Spora część mieszkańców Świnoujścia również przyłączyła się do tej ogólnoświatowej akcji. Byli jednak i tacy, którzy nic sobie z tego nie robili. Być może, część – wręcz ostentacyjnie, pozostawiła mieszkania w pełnej iluminacji. Niektórzy mieszkańcy może nawet nie zapoznali się z argumentami ekologów. „Godzina dla ziemi” – takie hasło nosi organizowana już od lat akcja, mająca w spektakularny sposób uświadomić ludziom, że zasoby energii naszej planety nie są niewyczerpalne. Powinniśmy i możemy w sposób bardziej racjonalny gospodarować energią. Przy okazji akcji „godzina dla ziemi” ekolodzy przypominają również, że to, w dużej mierze nieroztropność człowieka przyczynia się do niepokojących zmian klimatycznych na ziemi.
Podobnie jak w wielu innych miejscach, także w Świnoujściu, akcja WWF nie od razu spotkała się z powszechnym zrozumieniem. Już jednak w tym roku dało się zauważyć spory odzew mieszkańców. Były budynki i całe kwartały, które dosłownie utonęły w ciemności. Na drugim biegunie stanęli Ci, dla których nie tylko wyłączenie światła na godzinę stanowi problem ale nawet zmiana klasyczne żarówki na energooszczędną.
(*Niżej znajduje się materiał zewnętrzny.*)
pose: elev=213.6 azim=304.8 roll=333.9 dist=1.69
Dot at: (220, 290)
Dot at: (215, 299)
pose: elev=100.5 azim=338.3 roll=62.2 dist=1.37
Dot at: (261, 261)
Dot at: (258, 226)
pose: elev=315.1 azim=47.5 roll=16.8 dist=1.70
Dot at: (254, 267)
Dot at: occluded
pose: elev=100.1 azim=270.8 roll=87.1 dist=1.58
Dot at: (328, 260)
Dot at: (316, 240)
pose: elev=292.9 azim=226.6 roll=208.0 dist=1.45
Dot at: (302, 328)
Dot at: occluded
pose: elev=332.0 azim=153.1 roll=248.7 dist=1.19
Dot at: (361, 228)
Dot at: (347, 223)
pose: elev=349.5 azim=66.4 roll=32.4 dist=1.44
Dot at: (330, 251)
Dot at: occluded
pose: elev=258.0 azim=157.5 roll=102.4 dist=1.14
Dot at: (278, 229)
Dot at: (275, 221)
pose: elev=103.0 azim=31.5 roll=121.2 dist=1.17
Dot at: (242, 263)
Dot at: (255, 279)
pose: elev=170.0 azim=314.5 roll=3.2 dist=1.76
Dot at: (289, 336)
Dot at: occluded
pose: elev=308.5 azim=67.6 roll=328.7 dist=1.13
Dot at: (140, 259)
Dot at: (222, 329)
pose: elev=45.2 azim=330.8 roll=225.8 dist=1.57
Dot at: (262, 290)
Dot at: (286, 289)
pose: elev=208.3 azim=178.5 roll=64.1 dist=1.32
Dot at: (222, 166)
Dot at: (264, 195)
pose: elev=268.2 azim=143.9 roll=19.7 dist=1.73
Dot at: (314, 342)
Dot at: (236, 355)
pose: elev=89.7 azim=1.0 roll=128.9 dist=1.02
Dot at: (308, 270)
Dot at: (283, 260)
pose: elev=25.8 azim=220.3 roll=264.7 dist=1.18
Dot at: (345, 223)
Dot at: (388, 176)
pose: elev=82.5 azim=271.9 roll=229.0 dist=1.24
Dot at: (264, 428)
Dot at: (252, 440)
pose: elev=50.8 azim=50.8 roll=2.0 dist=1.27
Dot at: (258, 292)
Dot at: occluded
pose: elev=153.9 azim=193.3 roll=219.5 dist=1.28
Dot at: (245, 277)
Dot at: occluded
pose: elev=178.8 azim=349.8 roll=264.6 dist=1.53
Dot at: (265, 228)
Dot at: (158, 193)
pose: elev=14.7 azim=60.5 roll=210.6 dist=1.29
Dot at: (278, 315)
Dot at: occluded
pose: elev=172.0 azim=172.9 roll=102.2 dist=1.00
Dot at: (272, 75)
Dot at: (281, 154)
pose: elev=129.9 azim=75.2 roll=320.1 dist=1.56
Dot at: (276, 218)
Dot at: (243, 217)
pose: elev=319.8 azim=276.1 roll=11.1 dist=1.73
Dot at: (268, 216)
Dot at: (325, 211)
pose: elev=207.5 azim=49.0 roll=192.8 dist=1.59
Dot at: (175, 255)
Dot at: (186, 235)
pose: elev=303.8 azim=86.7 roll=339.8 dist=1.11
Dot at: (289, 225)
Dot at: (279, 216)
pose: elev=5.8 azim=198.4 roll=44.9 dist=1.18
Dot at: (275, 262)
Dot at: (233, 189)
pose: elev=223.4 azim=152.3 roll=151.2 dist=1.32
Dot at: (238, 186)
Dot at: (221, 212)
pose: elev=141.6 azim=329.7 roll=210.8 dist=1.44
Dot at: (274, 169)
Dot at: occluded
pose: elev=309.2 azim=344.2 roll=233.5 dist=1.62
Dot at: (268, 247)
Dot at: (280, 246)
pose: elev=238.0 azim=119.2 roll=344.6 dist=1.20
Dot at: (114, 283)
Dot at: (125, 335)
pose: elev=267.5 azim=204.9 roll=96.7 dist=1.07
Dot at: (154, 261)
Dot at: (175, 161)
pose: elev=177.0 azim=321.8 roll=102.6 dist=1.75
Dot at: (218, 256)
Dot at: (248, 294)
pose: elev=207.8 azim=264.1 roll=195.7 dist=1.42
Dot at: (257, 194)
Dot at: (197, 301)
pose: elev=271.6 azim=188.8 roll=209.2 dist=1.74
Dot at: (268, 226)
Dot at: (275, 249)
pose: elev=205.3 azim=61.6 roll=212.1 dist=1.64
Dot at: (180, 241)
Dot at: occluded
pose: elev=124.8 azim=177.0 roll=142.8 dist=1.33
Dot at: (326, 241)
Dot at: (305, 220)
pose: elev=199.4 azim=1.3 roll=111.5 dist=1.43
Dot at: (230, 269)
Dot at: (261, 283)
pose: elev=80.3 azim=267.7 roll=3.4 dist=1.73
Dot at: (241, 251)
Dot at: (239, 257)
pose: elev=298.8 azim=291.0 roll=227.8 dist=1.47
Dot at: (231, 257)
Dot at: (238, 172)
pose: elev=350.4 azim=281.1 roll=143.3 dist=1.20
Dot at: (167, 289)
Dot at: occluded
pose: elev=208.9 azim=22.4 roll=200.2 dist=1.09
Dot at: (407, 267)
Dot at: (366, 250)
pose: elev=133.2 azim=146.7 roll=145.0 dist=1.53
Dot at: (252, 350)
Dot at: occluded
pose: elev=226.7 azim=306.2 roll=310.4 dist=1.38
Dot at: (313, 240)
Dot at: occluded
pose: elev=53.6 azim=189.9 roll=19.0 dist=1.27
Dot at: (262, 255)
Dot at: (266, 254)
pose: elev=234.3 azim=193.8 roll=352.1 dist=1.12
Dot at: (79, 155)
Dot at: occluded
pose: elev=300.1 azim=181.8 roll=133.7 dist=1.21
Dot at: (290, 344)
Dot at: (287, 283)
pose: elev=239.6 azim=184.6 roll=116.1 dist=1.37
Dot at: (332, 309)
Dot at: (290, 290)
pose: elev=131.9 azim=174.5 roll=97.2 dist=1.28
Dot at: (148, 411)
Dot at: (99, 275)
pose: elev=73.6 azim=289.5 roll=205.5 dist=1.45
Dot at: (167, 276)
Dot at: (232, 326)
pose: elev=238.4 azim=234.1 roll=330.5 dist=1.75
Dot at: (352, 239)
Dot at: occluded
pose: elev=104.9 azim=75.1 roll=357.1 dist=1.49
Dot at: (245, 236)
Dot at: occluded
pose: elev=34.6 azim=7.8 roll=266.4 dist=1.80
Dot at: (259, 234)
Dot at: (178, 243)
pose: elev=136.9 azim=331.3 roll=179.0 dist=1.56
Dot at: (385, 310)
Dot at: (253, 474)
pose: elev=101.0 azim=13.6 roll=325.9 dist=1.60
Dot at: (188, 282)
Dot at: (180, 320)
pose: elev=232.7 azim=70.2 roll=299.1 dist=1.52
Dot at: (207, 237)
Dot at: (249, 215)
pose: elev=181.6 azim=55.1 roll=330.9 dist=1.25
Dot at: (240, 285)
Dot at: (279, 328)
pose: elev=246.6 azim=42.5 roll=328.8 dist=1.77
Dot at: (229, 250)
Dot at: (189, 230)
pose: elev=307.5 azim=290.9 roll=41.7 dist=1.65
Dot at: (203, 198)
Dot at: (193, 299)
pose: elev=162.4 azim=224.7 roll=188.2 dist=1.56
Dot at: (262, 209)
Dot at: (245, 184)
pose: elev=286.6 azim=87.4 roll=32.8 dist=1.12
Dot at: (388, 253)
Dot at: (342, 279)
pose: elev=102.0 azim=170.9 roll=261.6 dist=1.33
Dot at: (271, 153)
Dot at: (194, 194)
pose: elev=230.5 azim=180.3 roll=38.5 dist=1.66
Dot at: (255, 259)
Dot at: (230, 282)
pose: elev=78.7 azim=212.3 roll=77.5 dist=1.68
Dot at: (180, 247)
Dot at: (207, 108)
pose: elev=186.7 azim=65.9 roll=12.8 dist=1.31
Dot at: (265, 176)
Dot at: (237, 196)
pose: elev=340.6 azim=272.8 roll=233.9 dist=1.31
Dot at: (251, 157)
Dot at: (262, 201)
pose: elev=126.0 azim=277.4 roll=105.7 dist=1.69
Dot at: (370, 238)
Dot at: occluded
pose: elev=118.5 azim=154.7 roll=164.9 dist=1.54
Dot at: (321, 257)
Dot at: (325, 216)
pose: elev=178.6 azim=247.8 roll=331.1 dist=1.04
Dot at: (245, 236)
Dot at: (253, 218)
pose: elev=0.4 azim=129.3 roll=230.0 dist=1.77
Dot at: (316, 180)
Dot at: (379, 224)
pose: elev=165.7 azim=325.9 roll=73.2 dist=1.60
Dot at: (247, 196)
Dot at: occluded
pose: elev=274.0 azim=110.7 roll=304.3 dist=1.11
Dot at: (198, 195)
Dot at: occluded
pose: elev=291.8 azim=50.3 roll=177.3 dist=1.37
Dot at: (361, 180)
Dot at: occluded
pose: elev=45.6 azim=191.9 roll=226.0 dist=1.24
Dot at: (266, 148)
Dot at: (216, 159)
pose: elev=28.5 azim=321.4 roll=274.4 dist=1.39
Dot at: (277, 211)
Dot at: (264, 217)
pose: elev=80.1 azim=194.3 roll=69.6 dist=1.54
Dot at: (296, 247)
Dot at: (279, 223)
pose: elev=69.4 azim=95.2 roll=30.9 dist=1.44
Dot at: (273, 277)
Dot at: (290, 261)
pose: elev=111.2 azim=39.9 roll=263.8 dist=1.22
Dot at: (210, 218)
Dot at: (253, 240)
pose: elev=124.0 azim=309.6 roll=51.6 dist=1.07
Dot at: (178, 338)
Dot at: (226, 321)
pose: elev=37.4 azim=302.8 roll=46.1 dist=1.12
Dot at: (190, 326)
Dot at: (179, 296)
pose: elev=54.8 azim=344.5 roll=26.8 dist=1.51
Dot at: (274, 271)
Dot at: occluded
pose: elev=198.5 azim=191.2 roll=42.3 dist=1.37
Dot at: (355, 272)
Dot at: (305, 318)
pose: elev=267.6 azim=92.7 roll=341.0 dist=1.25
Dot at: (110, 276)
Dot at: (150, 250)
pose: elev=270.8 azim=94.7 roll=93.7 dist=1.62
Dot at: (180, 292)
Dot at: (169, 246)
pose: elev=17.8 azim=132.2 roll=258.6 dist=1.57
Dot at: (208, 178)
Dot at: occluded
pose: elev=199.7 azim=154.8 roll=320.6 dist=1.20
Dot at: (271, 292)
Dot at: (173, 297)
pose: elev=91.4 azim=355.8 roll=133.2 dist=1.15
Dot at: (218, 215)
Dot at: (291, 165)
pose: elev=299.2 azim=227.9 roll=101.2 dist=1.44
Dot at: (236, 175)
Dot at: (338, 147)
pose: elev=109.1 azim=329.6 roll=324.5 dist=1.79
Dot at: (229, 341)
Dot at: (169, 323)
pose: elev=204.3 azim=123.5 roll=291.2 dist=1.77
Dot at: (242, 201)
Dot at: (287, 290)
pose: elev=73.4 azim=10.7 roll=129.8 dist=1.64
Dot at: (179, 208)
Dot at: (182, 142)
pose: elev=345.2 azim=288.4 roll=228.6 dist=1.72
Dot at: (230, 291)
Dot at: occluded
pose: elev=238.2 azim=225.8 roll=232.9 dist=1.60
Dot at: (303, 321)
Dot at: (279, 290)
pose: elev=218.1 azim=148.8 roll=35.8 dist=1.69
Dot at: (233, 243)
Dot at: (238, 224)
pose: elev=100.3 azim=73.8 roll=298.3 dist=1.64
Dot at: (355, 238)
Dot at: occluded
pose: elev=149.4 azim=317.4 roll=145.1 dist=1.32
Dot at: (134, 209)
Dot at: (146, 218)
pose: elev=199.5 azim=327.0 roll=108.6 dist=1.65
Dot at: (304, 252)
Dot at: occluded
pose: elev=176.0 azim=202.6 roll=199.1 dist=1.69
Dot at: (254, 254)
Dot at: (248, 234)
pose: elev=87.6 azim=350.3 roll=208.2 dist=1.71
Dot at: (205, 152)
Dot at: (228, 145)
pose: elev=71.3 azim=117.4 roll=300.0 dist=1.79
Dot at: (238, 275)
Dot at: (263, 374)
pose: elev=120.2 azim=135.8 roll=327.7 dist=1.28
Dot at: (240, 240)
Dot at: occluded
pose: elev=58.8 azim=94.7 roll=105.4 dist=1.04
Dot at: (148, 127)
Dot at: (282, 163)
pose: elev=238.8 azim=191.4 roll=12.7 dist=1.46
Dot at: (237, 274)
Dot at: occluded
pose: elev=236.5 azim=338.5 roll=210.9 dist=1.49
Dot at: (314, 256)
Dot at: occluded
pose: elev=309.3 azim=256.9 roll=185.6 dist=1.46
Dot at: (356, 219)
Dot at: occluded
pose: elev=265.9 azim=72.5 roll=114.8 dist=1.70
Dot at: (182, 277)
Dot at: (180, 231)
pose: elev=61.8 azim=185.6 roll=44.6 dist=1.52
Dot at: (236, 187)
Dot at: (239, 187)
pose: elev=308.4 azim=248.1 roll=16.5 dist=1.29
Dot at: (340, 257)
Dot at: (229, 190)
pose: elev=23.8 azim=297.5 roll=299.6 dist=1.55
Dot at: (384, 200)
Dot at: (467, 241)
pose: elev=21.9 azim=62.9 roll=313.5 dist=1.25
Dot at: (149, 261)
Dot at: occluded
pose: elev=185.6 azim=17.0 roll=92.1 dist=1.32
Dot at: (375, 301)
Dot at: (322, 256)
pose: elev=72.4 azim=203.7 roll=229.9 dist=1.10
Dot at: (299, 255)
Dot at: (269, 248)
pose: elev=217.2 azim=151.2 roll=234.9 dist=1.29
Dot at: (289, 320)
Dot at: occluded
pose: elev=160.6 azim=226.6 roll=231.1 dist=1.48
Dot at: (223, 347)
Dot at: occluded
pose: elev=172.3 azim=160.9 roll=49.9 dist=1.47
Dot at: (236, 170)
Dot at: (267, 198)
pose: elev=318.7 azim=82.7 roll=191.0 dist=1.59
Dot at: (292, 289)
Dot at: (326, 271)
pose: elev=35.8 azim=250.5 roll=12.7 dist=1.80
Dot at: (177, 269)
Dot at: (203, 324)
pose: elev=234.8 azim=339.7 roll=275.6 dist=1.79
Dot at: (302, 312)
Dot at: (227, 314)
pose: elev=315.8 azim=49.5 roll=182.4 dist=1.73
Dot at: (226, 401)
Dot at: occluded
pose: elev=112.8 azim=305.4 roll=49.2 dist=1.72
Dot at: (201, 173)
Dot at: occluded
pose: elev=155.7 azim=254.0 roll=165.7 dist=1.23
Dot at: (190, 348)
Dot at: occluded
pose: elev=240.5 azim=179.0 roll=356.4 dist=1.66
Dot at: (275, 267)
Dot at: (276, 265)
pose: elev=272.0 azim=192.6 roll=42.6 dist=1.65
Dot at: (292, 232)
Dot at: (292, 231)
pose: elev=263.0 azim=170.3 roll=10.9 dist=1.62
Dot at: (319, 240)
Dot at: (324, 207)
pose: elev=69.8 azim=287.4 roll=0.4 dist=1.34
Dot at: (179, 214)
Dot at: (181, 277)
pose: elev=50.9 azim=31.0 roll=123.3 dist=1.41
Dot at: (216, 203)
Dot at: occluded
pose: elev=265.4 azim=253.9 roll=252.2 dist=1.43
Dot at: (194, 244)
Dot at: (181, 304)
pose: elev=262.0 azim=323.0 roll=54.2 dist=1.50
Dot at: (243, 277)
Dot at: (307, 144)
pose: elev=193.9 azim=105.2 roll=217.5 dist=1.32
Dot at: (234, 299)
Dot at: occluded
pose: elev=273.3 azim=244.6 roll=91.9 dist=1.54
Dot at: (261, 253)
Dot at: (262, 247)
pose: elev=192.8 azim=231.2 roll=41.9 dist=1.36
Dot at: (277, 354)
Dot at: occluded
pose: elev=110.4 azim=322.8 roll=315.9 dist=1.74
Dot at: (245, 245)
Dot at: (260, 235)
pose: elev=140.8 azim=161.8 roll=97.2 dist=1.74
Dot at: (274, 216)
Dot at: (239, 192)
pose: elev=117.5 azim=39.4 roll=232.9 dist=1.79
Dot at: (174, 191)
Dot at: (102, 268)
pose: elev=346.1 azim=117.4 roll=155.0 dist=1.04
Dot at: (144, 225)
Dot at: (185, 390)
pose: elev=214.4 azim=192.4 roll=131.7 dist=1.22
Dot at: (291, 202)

Kilka minut po 20.30 śledziliśmy doniesienia z różnych miejsc świata. W symbolicznej ciemności utonęły największe metropolie od San Francisco po Sydney. Wygasły iluminacje potężnych drapaczy chmur i znanych perełek architektury. Świat dał sygnał, że chce by energii starczyło na ziemi także dla przyszłych pokoleń.
Ja wylacze u siebie, ale czy elektrownia bedzie produkowac mniej pradu? nie. takie debilne akcje tylko powoduja awarie
Niech spadają - nam za komuny takie przerwy robili, że mamy to odrobione na cały XXI wiek.
Yyy, sorry: Nie *WWF, tylko Greenpeace.
To wszystko o kant dupy jest, a wielkie korporacje jak trują planetę, tak truć będą. Tak samo śmierdząca unia zakazuje używania tradycyjnych termometrów ze względu na rtęć, ale nakazuje używania żarówek pseudo energooszczędnych, w których jest rtęć, kosztem zwykłej żarówki. Nawet WWF się sprzedał w tym celu siejąc propagandę. (YouTube - Spisek żarówkowy - nieznana historia zaplanowanej nieprzydatności).
Jako że akcja jest pozbawiona sensu, to fakt iż są tacy, którzy nie zwrócili uwagi na ten cyrk, tylko dobrze świadczy o ich rozsądku. Sam nakaz jazdy w słoneczne dni ze światłami oznacza zmarnowanie olbrzymich ilości energii. Tu symbol - wyłączamy na chwilę - tam kosmiczne marnotrastwo. Mądrzy ludzie nie biorą udziału w zabawach głupców.